## About this task:
Please pick out and copy every line of the entries below that contains the string "lowest"; uppercase and lowercase count as different.

## Source data:

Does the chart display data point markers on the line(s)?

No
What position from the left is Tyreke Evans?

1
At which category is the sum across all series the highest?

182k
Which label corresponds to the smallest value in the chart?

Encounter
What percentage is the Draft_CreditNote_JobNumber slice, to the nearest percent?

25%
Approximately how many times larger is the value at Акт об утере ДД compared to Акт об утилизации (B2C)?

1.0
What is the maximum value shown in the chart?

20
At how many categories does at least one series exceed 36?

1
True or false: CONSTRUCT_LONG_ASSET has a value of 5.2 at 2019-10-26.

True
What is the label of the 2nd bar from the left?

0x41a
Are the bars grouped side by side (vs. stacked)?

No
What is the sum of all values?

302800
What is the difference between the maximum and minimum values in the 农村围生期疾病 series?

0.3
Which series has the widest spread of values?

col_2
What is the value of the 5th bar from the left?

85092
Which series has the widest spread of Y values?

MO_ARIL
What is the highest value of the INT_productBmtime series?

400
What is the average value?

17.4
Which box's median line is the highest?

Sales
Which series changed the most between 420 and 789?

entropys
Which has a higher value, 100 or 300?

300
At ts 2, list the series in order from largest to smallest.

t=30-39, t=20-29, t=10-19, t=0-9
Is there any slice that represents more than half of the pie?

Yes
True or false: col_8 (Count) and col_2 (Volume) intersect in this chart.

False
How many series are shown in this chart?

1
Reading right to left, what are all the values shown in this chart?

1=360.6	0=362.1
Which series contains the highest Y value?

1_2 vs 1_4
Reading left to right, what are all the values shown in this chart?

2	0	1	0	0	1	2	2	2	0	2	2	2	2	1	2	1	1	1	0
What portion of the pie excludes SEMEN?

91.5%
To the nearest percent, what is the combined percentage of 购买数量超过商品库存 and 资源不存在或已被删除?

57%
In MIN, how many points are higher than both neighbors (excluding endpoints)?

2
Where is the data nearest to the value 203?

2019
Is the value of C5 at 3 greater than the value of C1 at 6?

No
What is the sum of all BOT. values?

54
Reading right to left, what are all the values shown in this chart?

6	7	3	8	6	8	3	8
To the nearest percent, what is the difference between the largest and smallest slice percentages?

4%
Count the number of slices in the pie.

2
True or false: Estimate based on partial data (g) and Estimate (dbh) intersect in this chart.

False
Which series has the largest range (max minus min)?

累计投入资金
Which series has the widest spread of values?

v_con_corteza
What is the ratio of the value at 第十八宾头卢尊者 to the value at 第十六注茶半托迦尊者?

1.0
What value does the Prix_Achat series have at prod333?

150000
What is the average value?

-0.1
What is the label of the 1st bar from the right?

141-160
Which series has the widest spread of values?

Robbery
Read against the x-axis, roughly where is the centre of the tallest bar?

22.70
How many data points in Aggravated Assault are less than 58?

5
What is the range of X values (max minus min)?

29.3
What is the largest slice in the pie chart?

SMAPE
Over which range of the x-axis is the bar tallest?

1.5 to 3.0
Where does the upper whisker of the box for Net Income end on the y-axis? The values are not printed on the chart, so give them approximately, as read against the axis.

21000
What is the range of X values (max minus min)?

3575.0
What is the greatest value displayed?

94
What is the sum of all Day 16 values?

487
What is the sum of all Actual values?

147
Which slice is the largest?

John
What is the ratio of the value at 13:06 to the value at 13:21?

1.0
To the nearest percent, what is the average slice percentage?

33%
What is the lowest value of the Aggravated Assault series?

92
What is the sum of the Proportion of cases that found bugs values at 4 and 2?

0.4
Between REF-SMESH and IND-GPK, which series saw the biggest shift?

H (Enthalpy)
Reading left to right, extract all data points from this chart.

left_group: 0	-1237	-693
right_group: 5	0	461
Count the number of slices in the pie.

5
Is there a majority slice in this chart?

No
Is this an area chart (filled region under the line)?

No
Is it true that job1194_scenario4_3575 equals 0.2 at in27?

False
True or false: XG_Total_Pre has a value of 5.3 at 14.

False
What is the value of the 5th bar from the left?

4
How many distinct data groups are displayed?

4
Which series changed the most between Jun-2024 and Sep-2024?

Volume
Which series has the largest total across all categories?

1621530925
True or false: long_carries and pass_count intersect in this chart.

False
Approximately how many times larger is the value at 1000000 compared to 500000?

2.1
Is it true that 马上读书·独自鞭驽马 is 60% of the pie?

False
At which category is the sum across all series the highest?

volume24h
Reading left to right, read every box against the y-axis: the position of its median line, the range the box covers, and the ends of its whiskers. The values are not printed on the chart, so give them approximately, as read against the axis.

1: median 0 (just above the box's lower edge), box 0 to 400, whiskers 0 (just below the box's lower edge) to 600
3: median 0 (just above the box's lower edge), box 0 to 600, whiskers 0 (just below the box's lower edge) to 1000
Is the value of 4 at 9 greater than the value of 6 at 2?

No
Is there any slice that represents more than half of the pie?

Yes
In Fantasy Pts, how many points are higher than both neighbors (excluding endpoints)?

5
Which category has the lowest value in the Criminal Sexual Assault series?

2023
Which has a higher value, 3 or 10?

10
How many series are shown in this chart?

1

## Response box:
What is the lowest value of the Aggravated Assault series?
Which category has the lowest value in the Criminal Sexual Assault series?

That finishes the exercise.